# Botanical visit to China



## cnycharles (Feb 8, 2013)

I was made aware of this trip through a native orchid conference email list, and it turns out that the Perners are the hosts of the trip.

Information about the trip can be found on the info pdf

it's over 5mb and has amazing images of native cyps in situ, in flower! :drool: 
anyone who would like to sponsor me for this trip I could also look around for paphs and determine if those vietnamese paphs are actually growing in china, naturally


----------



## KyushuCalanthe (Feb 8, 2013)

Hey Charles, my sponsorship check is in the mail dude - but you have to sponsor me in return! Dr. Perner does great trips and I've told myself to squirrel enough money away to go on one and here goes another year I'll miss the chance... ah....

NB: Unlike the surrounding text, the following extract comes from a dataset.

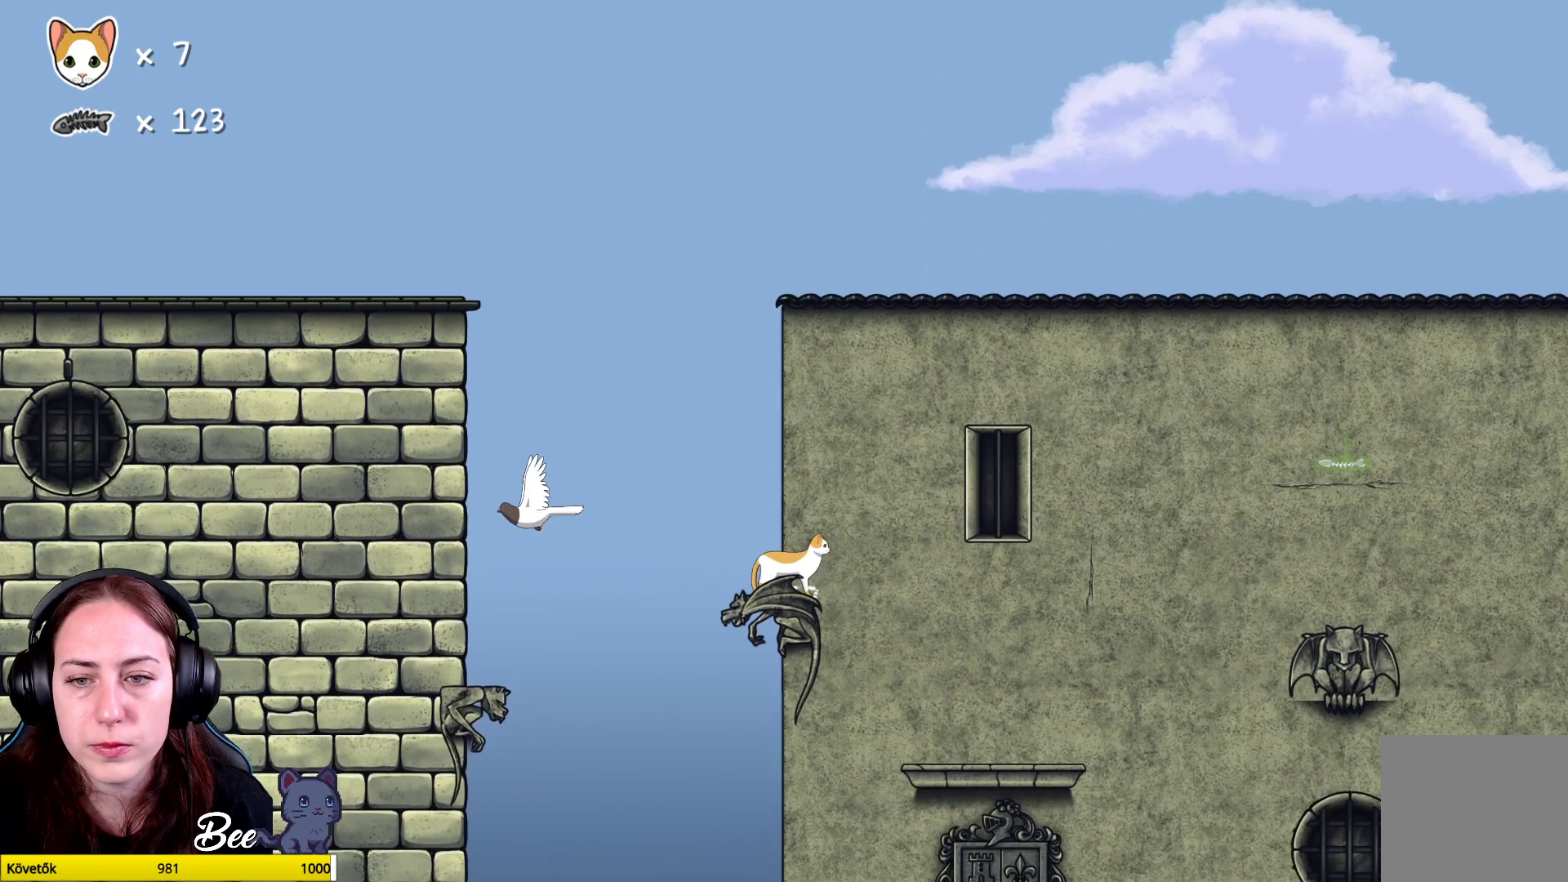
{"buttons": [], "left_stick": "up-right", "right_stick": "center", "events": [[417, "left_stick", "up-right"]]}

Besides, who can take 2 weeks off work at that time of year - hell, any time? Maybe when I've got 3 teeth left in my head!:rollhappy:


----------



## cnycharles (Feb 8, 2013)

i'm off from work right now  maybe someone can sponsor a private trip right away


----------



## NYEric (Feb 8, 2013)

Sell your body! :evil:


----------



## cnycharles (Feb 8, 2013)

i think i'll pass...

tom, i'll pay for your plane ticket to china, if you'll pay for mine...


----------



## mrhappyrotter (Feb 8, 2013)

Not that I have much/any money to donate to cause, but if I did have a few dollars to give to the cause, how would/should I go about giving money?

Those photos are stunning. I'd love to be a part of the effort to send you on such a wonderful trip if only for the gratification of seeing the photos that you'd take.


----------



## KyushuCalanthe (Feb 9, 2013)

cnycharles said:


> tom, i'll pay for your plane ticket to china, if you'll pay for mine...

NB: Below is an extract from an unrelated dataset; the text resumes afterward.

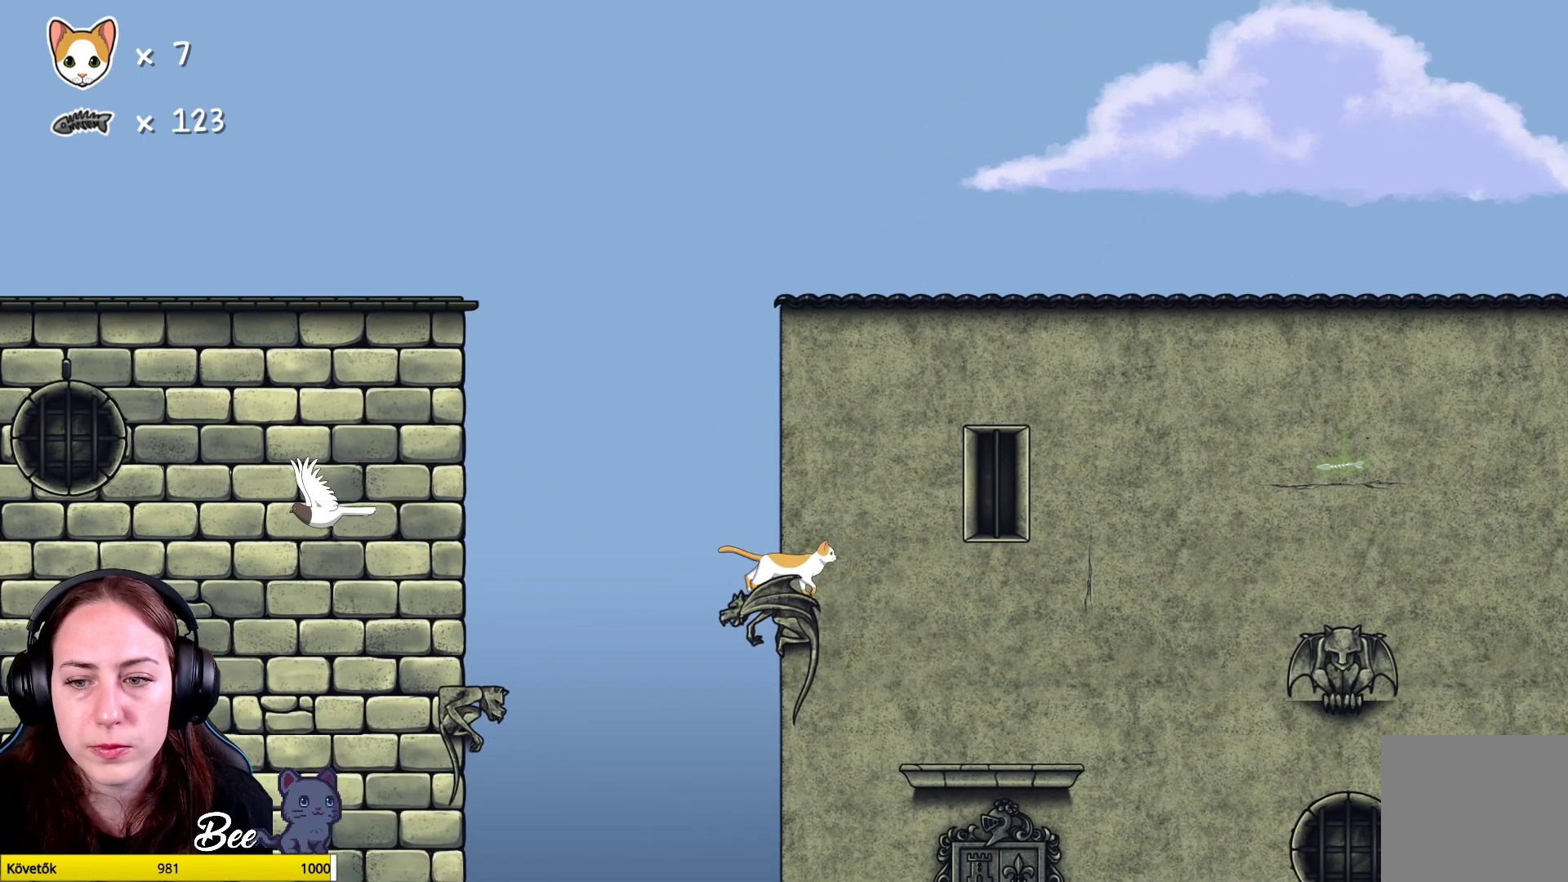
{"buttons": [], "left_stick": "center", "right_stick": "center", "events": [[67, "A", "down"], [167, "A", "up"], [233, "left_stick", "center"]]}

Hey Charles, wow that just ain't fair!



mrhappyrotter said:


> Not that I have much/any money to donate to cause, but if I did have a few dollars to give to the cause, how would/should I go about giving money?
> 
> Those photos are stunning. I'd love to be a part of the effort to send you on such a wonderful trip if only for the gratification of seeing the photos that you'd take.



Ooh, ooh, pick me, pick me!


----------



## Ozpaph (Feb 9, 2013)

looks very interesting


----------



## Clark (Feb 9, 2013)

mrhappyrotter said:


> Not that I have much/any money to donate to cause, but if I did have a few dollars to give to the cause, how would/should I go about giving money?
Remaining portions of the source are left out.